§ **Job item**:
Turn the lines of the items below into a Markdown table with the columns Row and Line text, beginning with the first line of the items and continuing through the line containing "পরিবেশবান্ধব কমপ্যাক্ট ডিজাইনে". Skip blank lines, and leave the pictures out of the table.

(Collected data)

= = =

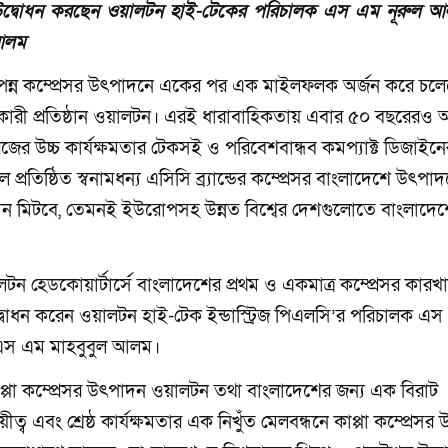
্যক্রম উদ্বোধন করছেন ওয়ালটন হাই-টেকের পরিচালক এস এম নূরুল 
 আলম
তা সম্পন্ন কম্প্রেসর উৎপাদনে একের পর এক মাইলফলক অর্জন করে চল
্তুতকারী প্রতিষ্ঠান ওয়ালটন। এরই ধারাবাহিকতায় এবার ৫০ বছরেরও
িরিজের উচ্চ কার্যক্ষমতার টেকসই ও পরিবেশবান্ধব কমপ্যাক্ট ডিজাইনে
তিষ্ঠিত স্বনামধন্য এসিসি ব্র্যান্ডের কম্প্রেসর বাংলাদেশে উৎপা
দা যেমন মিটবে, তেমনই ইউরোপসহ উন্নত বিশ্বের দেশগুলোতে বাংলাদে
ালটন হেডকোয়ার্টার্সে বাংলাদেশের প্রথম ও একমাত্র কম্প্রেসর কারখ
রম উদ্বোধন করেন ওয়ালটন হাই-টেক ইন্ডাস্ট্রিজ পিএলসি’র পরিচালক এ
) এস এম মাহবুবুল আলম।
প্পা কম্প্রেসর উৎপাদন ওয়ালটন তথা বাংলাদেশের জন্য এক বিরাট
ায়ীত্ব এবং শ্রেষ্ঠ কার্যক্ষমতার এক নিখুঁত মেলবন্ধনে কাপ্পা কম্প্রেস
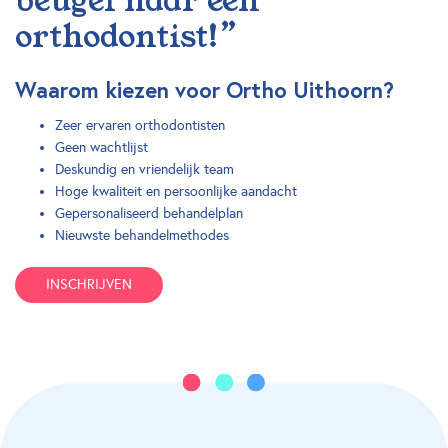
beugel naar een
orthodontist!”
Waarom kiezen voor Ortho Uithoorn?
Zeer ervaren orthodontisten
Geen wachtlijst
Deskundig en vriendelijk team
Hoge kwaliteit en persoonlijke aandacht
Gepersonaliseerd behandelplan
Nieuwste behandelmethodes
INSCHRIJVEN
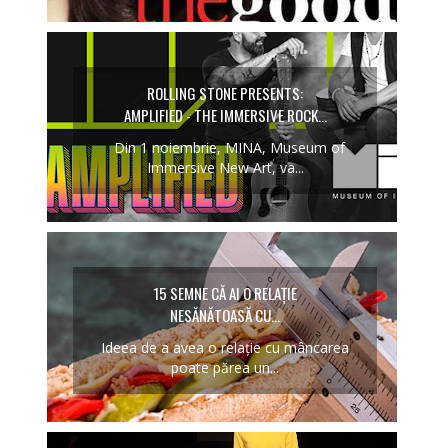
ROLLING STONE PRESENTS:
AMPLIFIED - THE IMMERSIVE ROCK...
Din 1 noiembrie, MINA, Museum of
Immersive New Art, va...
15 SEMNE CĂ AI O RELAȚIE
NESĂNĂTOASĂ CU...
Ideea de a avea o relație cu mâncarea
poate părea un...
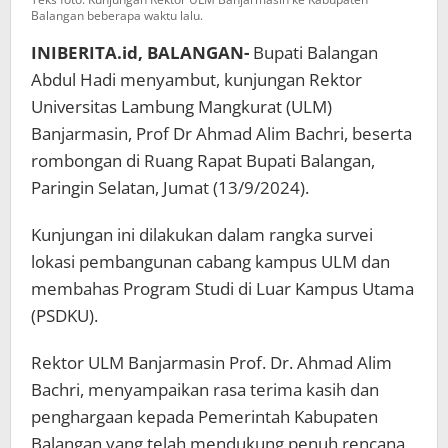
Balangan beberapa waktu lalu.
INIBERITA.id, BALANGAN-
Bupati Balangan
Abdul Hadi menyambut, kunjungan Rektor
Universitas Lambung Mangkurat (ULM)
Banjarmasin, Prof Dr Ahmad Alim Bachri, beserta
rombongan di Ruang Rapat Bupati Balangan,
Paringin Selatan, Jumat (13/9/2024).
Kunjungan ini dilakukan dalam rangka survei
lokasi pembangunan cabang kampus ULM dan
membahas Program Studi di Luar Kampus Utama
(PSDKU).
Rektor ULM Banjarmasin Prof. Dr. Ahmad Alim
Bachri, menyampaikan rasa terima kasih dan
penghargaan kepada Pemerintah Kabupaten
Balangan yang telah mendukung penuh rencana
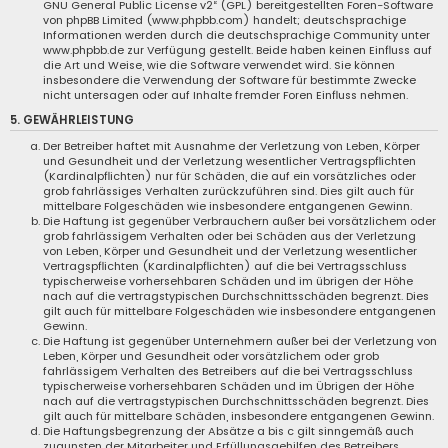
GNU General Public License v2
“ (GPL) bereitgestellten Foren-Software
von phpBB Limited (www.phpbb.com) handelt; deutschsprachige
Informationen werden durch die deutschsprachige Community unter
www.phpbb.de zur Verfügung gestellt. Beide haben keinen Einfluss auf
die Art und Weise, wie die Software verwendet wird. Sie können
insbesondere die Verwendung der Software für bestimmte Zwecke
nicht untersagen oder auf Inhalte fremder Foren Einfluss nehmen.
5. GEWÄHRLEISTUNG
Der Betreiber haftet mit Ausnahme der Verletzung von Leben, Körper
und Gesundheit und der Verletzung wesentlicher Vertragspflichten
(Kardinalpflichten) nur für Schäden, die auf ein vorsätzliches oder
grob fahrlässiges Verhalten zurückzuführen sind. Dies gilt auch für
mittelbare Folgeschäden wie insbesondere entgangenen Gewinn.
Die Haftung ist gegenüber Verbrauchern außer bei vorsätzlichem oder
grob fahrlässigem Verhalten oder bei Schäden aus der Verletzung
von Leben, Körper und Gesundheit und der Verletzung wesentlicher
Vertragspflichten (Kardinalpflichten) auf die bei Vertragsschluss
typischerweise vorhersehbaren Schäden und im übrigen der Höhe
nach auf die vertragstypischen Durchschnittsschäden begrenzt. Dies
gilt auch für mittelbare Folgeschäden wie insbesondere entgangenen
Gewinn.
Die Haftung ist gegenüber Unternehmern außer bei der Verletzung von
Leben, Körper und Gesundheit oder vorsätzlichem oder grob
fahrlässigem Verhalten des Betreibers auf die bei Vertragsschluss
typischerweise vorhersehbaren Schäden und im Übrigen der Höhe
nach auf die vertragstypischen Durchschnittsschäden begrenzt. Dies
gilt auch für mittelbare Schäden, insbesondere entgangenen Gewinn.
Die Haftungsbegrenzung der Absätze a bis c gilt sinngemäß auch
zugunsten der Mitarbeiter und Erfüllungsgehilfen des Betreibers.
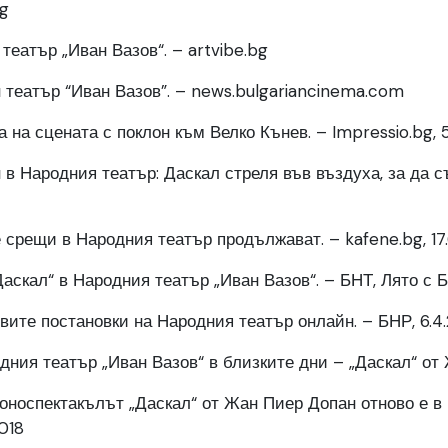
bg
театър „Иван Вазов“. – artvibe.bg
 театър “Иван Вазов”. – news.bulgariancinema.com
 на сцената с поклон към Велко Кънев. – Impressio.bg, 5.
в Народния театър: Даскал стреля във въздуха, за да съ
е срещи в Народния театър продължават. – kafene.bg, 17
скал“ в Народния театър „Иван Вазов“. – БНТ, Лято с Б
вите постановки на Народния театър онлайн. – БНР, 6.4
дния театър „Иван Вазов“ в близките дни – „Даскал“ от 
оноспектакълът „Даскал“ от Жан Пиер Допан отново е 
2018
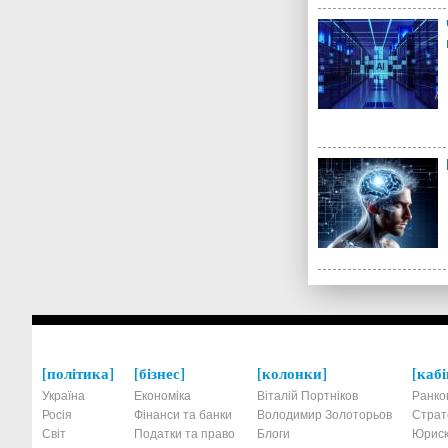
політика
бізнес
колонки
кабі
Україна
Економіка
Віталій Портніков
Ранко
Росія
Фінанси та банки
Володимир Золоторьов
Страт
Світ
Податки та право
Блоги
Юриск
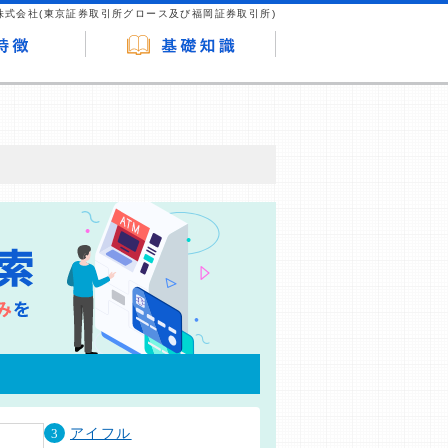
株式会社(東京証券取引所グロース及び福岡証券取引所)
が企業ホームページを訪れ、成約が発生する
はなく、当編集部の調査／ユーザーへの口コ
3
アイフル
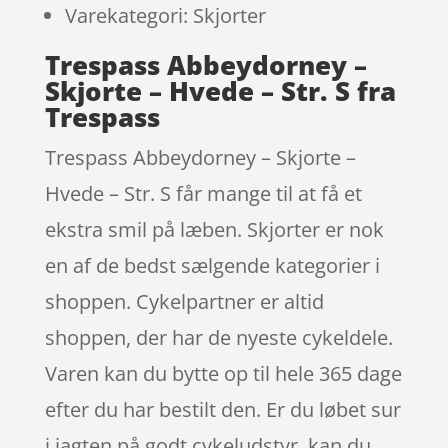
Varekategori: Skjorter
Trespass Abbeydorney –
Skjorte – Hvede – Str. S fra
Trespass
Trespass Abbeydorney – Skjorte –
Hvede – Str. S får mange til at få et
ekstra smil på læben. Skjorter er nok
en af de bedst sælgende kategorier i
shoppen. Cykelpartner er altid
shoppen, der har de nyeste cykeldele.
Varen kan du bytte op til hele 365 dage
efter du har bestilt den. Er du løbet sur
i jagten på godt cykeludstyr, kan du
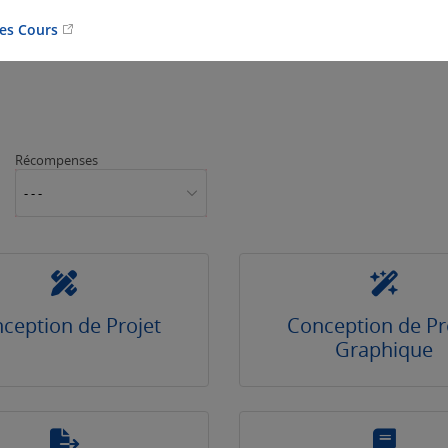
Les Cours
Récompenses
- - -
ception de Projet
Conception de Pr
Graphique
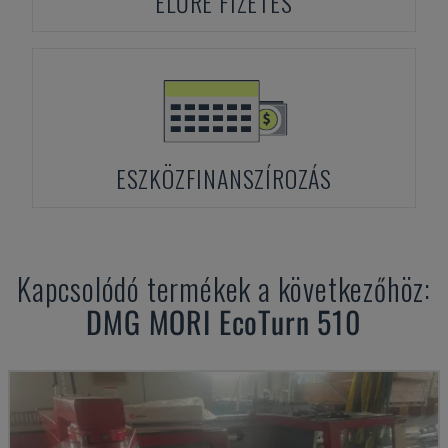
ELŐRE FIZETÉS
ESZKÖZFINANSZÍROZÁS
Kapcsolódó termékek a következőhöz:
DMG MORI
EcoTurn 510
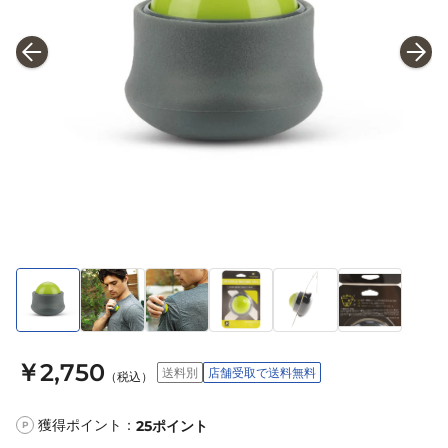
￥2,750
送料別
店舗受取で送料無料
（税込）
獲得ポイント：
25
ポイント
P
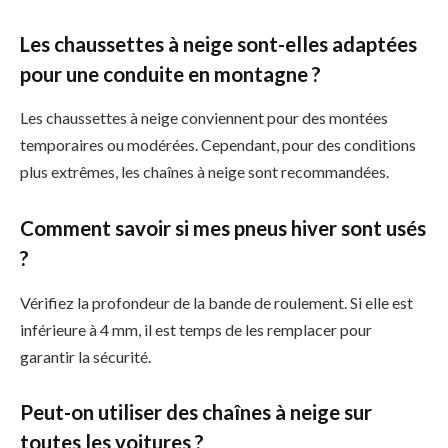
Les chaussettes à neige sont-elles adaptées
pour une conduite en montagne ?
Les chaussettes à neige conviennent pour des montées
temporaires ou modérées. Cependant, pour des conditions
plus extrêmes, les chaînes à neige sont recommandées.
Comment savoir si mes pneus hiver sont usés
?
Vérifiez la profondeur de la bande de roulement. Si elle est
inférieure à 4 mm, il est temps de les remplacer pour
garantir la sécurité.
Peut-on utiliser des chaînes à neige sur
toutes les voitures ?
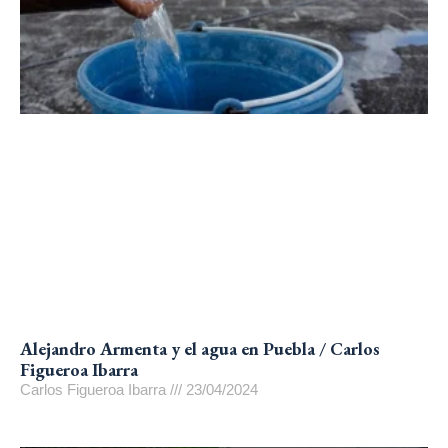
Alejandro Armenta y el agua en Puebla / Carlos
Figueroa Ibarra
Carlos Figueroa Ibarra
23/04/2024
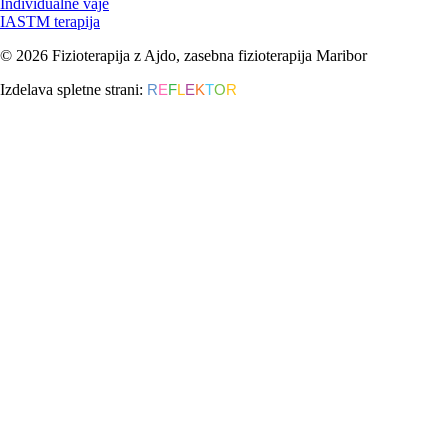
Individualne vaje
IASTM terapija
© 2026 Fizioterapija z Ajdo, zasebna fizioterapija Maribor
Izdelava spletne strani:
R
E
F
L
E
K
T
O
R
Marketing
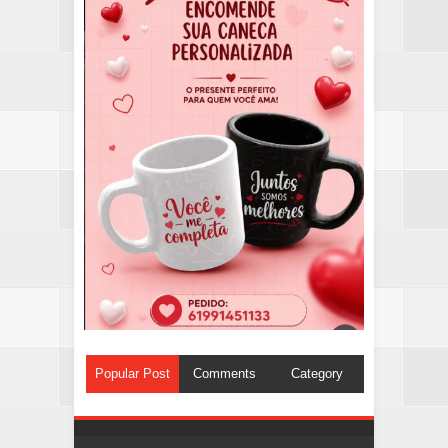
Popular Post
Comments
Category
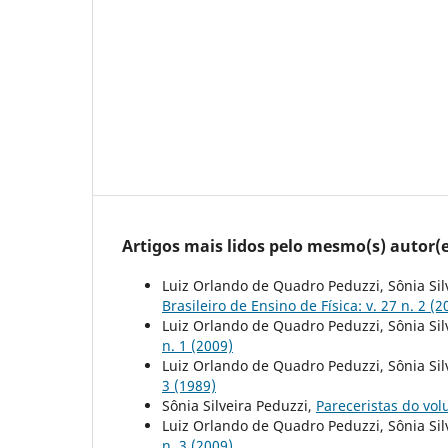
Artigos mais lidos pelo mesmo(s) autor(e
Luiz Orlando de Quadro Peduzzi, Sônia Sil
Brasileiro de Ensino de Física: v. 27 n. 2 (2
Luiz Orlando de Quadro Peduzzi, Sônia Sil
n. 1 (2009)
Luiz Orlando de Quadro Peduzzi, Sônia Sil
3 (1989)
Sônia Silveira Peduzzi,
Pareceristas do vo
Luiz Orlando de Quadro Peduzzi, Sônia Sil
n. 3 (2009)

= = =

§ **Solution to this task**:
| Row | Line text |
|---|---|
| 1 | ্যক্রম উদ্বোধন করছেন ওয়ালটন হাই-টেকের পরিচালক এস এম নূরুল  |
| 2 |  আলম |
| 3 | তা সম্পন্ন কম্প্রেসর উৎপাদনে একের পর এক মাইলফলক অর্জন করে চল |
| 4 | ্তুতকারী প্রতিষ্ঠান ওয়ালটন। এরই ধারাবাহিকতায় এবার ৫০ বছরেরও |
| 5 | িরিজের উচ্চ কার্যক্ষমতার টেকসই ও পরিবেশবান্ধব কমপ্যাক্ট ডিজাইনে |